According to new reports, the IRS has an estimated backlog of more than five million pieces of mail to answer. At some parts during the shutdown, the IRS received an all-time high of 700,000 pieces of mail per day.

This high volume is, in part, a result of the government shutdown. As taxpayers began looking for preparation assistance for the 2018 tax season, there were few people to answer their queries. Tax professionals couldn’t work to answer taxpayer questions and with the fax lines, phone lines, and assistance centers closed for the shutdown, all of these questions had to be sent to the Internal Revenue Service by mail.

Forbes estimates that this backlog could take more than 25 days to handle, and that’s only if the IRS hires more people and increases their budget. Unfortunately, this option is unlikely. The IRS has already prompted taxpayers to reschedule appointments made before the shutdown. It’s far more likely that the backlog takes almost a year to be fully resolved.

The government shutdown has created a hectic start for this year’s tax season, but the new Tax Cuts and Jobs Act might make it a little more difficult.

This is the first year that the act is in place for taxpayers. It essentially doubles the standard deduction and limits itemized deductions, including a $10,000 cap on tax deductions at the local and state levels.

As such, fewer people are expected to itemize when filing their taxes this year and more parents are expected to benefit from the increased child tax credit. It’s estimated that only 10% of households will itemize deductions.

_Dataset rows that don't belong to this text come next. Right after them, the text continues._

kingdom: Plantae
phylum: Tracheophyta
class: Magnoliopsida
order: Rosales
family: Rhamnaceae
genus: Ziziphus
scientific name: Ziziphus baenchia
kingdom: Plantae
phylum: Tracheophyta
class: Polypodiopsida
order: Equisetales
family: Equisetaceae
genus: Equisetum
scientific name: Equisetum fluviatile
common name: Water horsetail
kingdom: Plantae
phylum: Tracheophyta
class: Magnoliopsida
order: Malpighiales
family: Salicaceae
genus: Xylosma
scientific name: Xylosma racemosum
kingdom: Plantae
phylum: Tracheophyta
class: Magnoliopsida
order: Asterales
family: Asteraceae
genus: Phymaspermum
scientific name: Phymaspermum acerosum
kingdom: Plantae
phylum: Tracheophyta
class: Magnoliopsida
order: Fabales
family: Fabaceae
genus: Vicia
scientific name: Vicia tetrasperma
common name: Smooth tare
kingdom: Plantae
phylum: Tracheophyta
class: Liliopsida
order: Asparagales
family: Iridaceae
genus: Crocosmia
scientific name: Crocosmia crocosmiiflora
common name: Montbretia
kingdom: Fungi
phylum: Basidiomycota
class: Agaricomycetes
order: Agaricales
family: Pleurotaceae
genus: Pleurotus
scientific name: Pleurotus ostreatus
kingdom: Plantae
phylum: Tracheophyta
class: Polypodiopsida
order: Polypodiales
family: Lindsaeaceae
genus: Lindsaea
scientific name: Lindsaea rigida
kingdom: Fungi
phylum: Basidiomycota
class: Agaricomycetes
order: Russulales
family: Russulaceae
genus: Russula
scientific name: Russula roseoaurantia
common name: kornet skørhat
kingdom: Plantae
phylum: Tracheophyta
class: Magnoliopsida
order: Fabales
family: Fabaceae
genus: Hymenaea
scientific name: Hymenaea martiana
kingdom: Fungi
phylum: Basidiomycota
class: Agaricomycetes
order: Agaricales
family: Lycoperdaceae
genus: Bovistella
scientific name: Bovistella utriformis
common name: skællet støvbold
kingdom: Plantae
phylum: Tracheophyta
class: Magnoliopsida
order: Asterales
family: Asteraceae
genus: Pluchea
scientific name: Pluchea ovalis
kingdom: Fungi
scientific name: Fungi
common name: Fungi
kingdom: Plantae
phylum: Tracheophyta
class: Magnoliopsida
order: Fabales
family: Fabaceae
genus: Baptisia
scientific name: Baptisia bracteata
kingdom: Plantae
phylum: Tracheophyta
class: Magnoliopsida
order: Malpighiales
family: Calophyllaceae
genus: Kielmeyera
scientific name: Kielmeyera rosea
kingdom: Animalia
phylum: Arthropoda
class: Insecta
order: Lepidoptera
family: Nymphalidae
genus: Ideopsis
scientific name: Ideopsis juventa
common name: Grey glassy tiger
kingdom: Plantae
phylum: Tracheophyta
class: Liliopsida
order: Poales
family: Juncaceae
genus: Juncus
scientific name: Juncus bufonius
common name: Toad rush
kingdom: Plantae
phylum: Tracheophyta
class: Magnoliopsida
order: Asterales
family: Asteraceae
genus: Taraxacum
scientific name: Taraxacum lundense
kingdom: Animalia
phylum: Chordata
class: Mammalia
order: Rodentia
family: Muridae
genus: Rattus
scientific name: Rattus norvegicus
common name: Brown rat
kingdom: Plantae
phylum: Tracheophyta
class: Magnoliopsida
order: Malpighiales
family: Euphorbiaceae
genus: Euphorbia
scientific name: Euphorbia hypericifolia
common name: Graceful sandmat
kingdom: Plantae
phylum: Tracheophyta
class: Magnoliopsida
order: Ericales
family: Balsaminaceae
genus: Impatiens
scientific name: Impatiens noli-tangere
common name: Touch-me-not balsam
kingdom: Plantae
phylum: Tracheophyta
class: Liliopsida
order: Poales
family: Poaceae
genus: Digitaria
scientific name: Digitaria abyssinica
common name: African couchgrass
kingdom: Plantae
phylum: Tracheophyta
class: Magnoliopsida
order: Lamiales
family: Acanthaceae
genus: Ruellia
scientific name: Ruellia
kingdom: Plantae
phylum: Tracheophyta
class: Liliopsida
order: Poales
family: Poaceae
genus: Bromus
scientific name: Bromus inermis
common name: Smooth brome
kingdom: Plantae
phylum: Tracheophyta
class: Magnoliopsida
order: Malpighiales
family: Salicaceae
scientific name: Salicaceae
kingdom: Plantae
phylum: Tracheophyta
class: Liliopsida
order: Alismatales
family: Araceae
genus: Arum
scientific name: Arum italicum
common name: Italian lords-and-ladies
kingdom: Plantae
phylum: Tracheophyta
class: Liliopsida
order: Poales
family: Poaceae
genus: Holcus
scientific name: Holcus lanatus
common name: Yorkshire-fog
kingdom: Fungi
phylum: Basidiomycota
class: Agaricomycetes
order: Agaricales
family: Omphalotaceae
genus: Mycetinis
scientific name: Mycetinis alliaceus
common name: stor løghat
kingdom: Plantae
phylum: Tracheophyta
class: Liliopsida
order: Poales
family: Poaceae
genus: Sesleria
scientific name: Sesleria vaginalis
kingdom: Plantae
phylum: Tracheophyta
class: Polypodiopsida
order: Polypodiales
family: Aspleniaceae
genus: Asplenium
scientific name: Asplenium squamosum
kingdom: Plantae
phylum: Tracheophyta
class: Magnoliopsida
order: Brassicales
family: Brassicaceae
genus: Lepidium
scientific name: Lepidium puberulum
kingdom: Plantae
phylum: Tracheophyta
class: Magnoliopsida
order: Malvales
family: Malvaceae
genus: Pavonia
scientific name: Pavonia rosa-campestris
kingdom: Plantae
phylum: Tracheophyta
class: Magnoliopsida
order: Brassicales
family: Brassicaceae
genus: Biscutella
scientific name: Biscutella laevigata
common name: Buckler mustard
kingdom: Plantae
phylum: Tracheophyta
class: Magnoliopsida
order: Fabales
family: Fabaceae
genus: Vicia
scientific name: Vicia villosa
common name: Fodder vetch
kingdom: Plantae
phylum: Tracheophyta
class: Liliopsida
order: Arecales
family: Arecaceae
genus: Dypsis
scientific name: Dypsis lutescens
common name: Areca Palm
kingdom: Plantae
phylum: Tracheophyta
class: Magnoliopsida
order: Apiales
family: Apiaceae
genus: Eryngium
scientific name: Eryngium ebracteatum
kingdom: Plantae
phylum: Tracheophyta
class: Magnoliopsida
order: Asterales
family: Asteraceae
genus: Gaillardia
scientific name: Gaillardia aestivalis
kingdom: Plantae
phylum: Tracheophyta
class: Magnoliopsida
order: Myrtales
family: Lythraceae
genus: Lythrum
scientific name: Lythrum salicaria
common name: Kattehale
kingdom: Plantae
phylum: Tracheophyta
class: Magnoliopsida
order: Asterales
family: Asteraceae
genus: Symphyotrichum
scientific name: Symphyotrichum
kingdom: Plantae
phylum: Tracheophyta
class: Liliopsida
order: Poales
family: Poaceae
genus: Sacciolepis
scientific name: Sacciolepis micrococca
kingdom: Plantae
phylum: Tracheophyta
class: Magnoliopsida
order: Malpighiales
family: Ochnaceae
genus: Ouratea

However, there may also be fewer audits. During the month-long government shutdown, the IRS was unable to conduct any new audits. By putting court hearings and collection activity on the backburner during the shutdown, this tax season is expected to be a long one.

Just because the IRS hasn’t audited you, however, doesn’t mean you’re out of the woods just yet. The IRS can audit a business tax return within three years of filing and it can also collect on back taxes owed for up to 10 years.

As the IRS picks itself up by the bootstraps, we’ll have to brace ourselves for a drawn-out tax season.